Retro: our movie & TV vault… a fresh look at neglected classics and cult favourites

The Bachelor And The Bobby-Soxer
cast: Cary Grant, Myrna Loy, Shirley Temple, Rudy Vallee, and Ray Collinsdirector: Irving Reis95 minutes (unrated) 1948
RKO NTSC video retail

RATING: 7/10
reviewed by Craig Clarke

Cary Grant and Myrna Loy star with a teenaged Shirley Temple in this light-hearted comedy from the pen of Sidney Sheldon. Painter Richard Nugent (Grant, supposedly portraying a womaniser but remaining lovable Cary) comes before Judge Margaret Turner’s (Loy) court due to a nightclub scuffle in which he was a participant.
He later speaks on art at Margaret’s younger sister Susan’s (Shirley Temple) school, where she develops a crush on him (going so far as to envision him in shining armour). Margaret decides her only recourse is to have ‘Dickie’ (as Susan has taken to calling him) actually court Susan so she will lose her crush.
Grant decides that she is attracted to the ‘older man’ side of him plays at being a teenage type to turn her off. He dresses with his pant cuffs rolled up and pulls off some current slang (this was 1948), barging in with a “Mellow greetings, yookie dookie,” playing a word game:
Dickie: “You remind me of a man.”
Susan: “What man?”
Dickie: “The man with the power.”
Susan: “What power?”
Dickie: “The power of hoodoo.”
Susan: “Hoodoo?”
Dickie: “You do.”
Susan: “Do what?”
Dickie: “Remind me of a man…”
And preparing to leave with a “Ready boot? Let’s scoot.” He is surprisingly effective at this charade, probably because he looks so unassuming, completely dropping the suave screen personality he has so cultivated. Grant also is allowed to use his gift at physical humour (as a youth he was trained in acrobatics, dancing, and pantomime) in a series of contests at a local school picnic against family friend Tommy (Rudy Vallee) at the request of Susan.
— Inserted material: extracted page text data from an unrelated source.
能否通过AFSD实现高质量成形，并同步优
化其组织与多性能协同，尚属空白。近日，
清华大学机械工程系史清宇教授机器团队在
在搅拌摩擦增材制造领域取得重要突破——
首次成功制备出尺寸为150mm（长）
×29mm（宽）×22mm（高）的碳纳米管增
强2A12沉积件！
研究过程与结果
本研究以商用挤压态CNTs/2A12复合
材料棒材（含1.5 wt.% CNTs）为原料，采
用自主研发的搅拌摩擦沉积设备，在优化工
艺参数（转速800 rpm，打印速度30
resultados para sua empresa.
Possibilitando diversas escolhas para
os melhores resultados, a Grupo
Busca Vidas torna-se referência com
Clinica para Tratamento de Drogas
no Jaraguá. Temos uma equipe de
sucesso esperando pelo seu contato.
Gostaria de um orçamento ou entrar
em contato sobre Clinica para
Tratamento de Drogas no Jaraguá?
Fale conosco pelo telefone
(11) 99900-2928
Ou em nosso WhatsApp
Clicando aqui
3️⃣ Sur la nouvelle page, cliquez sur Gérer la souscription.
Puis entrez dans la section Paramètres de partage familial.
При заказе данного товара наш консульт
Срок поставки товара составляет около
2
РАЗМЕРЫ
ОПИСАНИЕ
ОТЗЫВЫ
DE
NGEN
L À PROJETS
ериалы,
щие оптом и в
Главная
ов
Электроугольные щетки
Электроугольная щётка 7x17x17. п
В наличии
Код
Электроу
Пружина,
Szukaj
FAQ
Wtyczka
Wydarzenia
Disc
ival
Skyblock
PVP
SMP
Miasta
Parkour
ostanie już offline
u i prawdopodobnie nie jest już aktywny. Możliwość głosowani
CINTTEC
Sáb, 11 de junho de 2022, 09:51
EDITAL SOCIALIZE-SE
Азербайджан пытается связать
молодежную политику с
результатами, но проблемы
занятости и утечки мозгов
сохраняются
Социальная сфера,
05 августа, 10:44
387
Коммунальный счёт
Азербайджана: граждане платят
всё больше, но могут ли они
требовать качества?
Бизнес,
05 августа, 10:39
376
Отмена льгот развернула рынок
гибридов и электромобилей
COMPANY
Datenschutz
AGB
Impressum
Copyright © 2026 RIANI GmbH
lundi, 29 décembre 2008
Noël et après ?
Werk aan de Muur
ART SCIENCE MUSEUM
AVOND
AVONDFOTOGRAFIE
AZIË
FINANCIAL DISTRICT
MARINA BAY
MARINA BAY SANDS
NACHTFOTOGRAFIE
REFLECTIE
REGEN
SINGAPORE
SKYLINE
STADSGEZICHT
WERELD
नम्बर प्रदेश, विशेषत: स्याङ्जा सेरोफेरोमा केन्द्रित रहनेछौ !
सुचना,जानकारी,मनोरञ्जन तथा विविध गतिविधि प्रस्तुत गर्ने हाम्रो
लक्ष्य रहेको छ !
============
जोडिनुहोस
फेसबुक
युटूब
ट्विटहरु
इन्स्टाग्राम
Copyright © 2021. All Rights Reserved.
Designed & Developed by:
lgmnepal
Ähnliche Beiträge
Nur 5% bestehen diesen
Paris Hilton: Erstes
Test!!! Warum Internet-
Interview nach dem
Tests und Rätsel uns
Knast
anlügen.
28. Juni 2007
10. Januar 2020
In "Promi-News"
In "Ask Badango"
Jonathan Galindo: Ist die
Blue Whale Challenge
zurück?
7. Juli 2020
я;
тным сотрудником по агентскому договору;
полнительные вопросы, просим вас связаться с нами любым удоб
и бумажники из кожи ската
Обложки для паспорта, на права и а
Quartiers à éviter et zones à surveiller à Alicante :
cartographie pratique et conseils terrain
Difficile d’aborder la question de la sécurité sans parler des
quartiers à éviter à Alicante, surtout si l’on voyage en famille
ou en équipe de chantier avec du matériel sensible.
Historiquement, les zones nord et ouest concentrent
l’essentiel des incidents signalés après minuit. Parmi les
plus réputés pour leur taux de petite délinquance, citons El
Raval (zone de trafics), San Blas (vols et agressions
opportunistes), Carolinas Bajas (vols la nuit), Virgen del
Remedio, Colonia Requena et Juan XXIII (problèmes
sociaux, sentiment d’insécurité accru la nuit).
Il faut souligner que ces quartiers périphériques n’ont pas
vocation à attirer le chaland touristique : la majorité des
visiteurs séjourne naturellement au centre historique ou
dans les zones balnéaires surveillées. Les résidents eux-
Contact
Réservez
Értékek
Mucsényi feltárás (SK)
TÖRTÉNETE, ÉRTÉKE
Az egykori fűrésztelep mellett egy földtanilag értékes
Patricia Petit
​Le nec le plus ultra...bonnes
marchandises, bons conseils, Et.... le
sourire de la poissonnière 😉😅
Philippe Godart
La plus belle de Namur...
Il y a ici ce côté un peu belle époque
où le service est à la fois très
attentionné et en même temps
Its all nicely put up and presented to the traders by the crypto VIP club which has earned a good name and fame in the trading market by rejoicing traders with their dreams that have come true for most of the participants. Now the question is whether all the reliable systems would do this. 
It’s all wonderfully fluffy and plays at no pretence of attaining classic status, even though Sheldon’s screenplay won an Oscar. Grant, Loy, and Temple are at their comedic best (although Loy is used to greater effect in the Thin Man series), and the whole thing is a feelgood movie squared.